The UCA Table Nobody Built
Here’s what the UCA table looks like if you actually build it:
| Control Action | Controller | UCA Type | Hazardous Condition |
|---|---|---|---|
| Read files / list dirs | Agent | — | Not a hazard; low consequence, reversible |
| Edit code in staging | Agent | Type 3 | If applied to production files |
| Delete staging volume | Agent | Type 1 | If issued without explicit human instruction |
| Delete prod volume | Agent | Type 1 | If issued in any context |
| Modify prod schema | Agent | Type 1 | If issued without review gate |
| Use arbitrary API token | Agent | Type 1 | If token scope exceeds task scope |
The DELETE_PROD_VOLUME row is interesting because it almost can’t be a Type 2 UCA. There is no scenario where the agent failing to delete production is the hazard—no workflow where a legitimate task requires this and its omission causes harm. That asymmetry is a diagnostic. When a control action can generate Type 1 UCAs but essentially no Type 2 UCAs, the control action probably shouldn’t exist in the controller’s repertoire at all.
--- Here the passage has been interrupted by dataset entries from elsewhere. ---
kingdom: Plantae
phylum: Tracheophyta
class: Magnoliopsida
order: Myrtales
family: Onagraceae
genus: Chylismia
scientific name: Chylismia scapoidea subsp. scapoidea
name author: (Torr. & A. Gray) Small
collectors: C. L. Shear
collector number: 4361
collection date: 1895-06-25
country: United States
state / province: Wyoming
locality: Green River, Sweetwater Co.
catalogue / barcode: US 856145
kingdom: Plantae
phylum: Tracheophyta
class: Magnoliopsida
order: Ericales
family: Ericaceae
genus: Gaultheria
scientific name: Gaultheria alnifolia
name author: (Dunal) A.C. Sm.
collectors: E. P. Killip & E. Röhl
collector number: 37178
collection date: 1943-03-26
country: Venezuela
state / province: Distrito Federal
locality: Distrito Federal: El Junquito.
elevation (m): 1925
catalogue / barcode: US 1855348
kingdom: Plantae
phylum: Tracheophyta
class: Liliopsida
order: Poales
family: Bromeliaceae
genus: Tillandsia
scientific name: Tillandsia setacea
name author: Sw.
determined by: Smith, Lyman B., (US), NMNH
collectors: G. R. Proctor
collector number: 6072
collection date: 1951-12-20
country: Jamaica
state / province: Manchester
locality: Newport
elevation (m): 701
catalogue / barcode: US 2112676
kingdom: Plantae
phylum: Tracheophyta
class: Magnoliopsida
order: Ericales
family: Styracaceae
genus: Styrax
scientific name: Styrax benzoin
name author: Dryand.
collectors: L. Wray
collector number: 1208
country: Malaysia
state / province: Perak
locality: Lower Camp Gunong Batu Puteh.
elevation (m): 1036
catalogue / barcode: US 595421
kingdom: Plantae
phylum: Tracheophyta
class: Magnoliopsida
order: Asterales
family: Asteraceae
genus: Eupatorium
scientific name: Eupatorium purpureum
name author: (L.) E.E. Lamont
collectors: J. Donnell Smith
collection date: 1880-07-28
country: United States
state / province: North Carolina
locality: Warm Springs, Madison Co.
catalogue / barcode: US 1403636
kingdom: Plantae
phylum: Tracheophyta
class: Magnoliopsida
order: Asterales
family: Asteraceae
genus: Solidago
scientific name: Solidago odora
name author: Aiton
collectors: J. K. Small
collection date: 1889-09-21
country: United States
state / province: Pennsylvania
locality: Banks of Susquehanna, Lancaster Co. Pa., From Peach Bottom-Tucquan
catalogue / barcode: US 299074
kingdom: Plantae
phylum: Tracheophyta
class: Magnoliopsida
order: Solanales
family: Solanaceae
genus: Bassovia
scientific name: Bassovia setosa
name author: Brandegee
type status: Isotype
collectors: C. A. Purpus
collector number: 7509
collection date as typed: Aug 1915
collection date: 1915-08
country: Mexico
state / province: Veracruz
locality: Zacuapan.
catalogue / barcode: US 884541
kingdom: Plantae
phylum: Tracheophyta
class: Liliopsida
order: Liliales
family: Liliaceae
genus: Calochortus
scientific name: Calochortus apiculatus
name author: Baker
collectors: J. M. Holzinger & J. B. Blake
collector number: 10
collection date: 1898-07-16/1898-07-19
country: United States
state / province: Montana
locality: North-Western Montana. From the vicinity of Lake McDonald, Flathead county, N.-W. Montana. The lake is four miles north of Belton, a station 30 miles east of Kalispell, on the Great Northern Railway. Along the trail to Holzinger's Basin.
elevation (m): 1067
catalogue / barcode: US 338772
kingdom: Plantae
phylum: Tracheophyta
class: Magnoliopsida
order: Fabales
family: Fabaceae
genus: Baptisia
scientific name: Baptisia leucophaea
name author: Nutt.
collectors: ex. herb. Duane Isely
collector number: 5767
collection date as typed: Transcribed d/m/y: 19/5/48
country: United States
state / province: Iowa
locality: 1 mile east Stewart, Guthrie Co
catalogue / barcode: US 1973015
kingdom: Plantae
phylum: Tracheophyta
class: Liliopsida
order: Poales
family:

If a type 2 UCA existed here, we might consider mitigations besides removing the control action entirely. Scoped tokens would have been a start here, if the control action doesn’t need to occur immediately we can imagine building an API that requires human confirmation before executing.
What This Actually Looks Like in Practice
The methodology here is not exotic. Draw the control structure—controllers, controlled processes, control actions, feedback loops. List every control action the agent can issue. For each one, ask:
- How often does a legitimate workflow require this action?
- What is the blast radius if it fires in the wrong context?
- Is that blast radius reversible?
If the answer to (1) is “rarely or never” and (3) is “no,” the action shouldn’t be in the capability set. Not rate-limited. Not gated. Absent.
This eliminates a class of risk that no amount of model capability or prompt engineering can touch, because it operates at the architecture layer rather than the inference layer. The agent cannot confuse its process model about whether it’s in staging or production if it has no token that works on production. There is no reasoning error that leads to DELETE_PROD_VOLUME if DELETE_PROD_VOLUME is not an action the agent can take.
The PocketOS agent wasn’t compromised. It wasn’t adversarially manipulated. It was doing its job, encountered an obstacle, and reached for a tool it had. STPA would have looked at that tool and asked a question that takes about thirty seconds: does a coding agent working in staging need this? When the answer is no, you don’t give it the tool. That’s the whole analysis.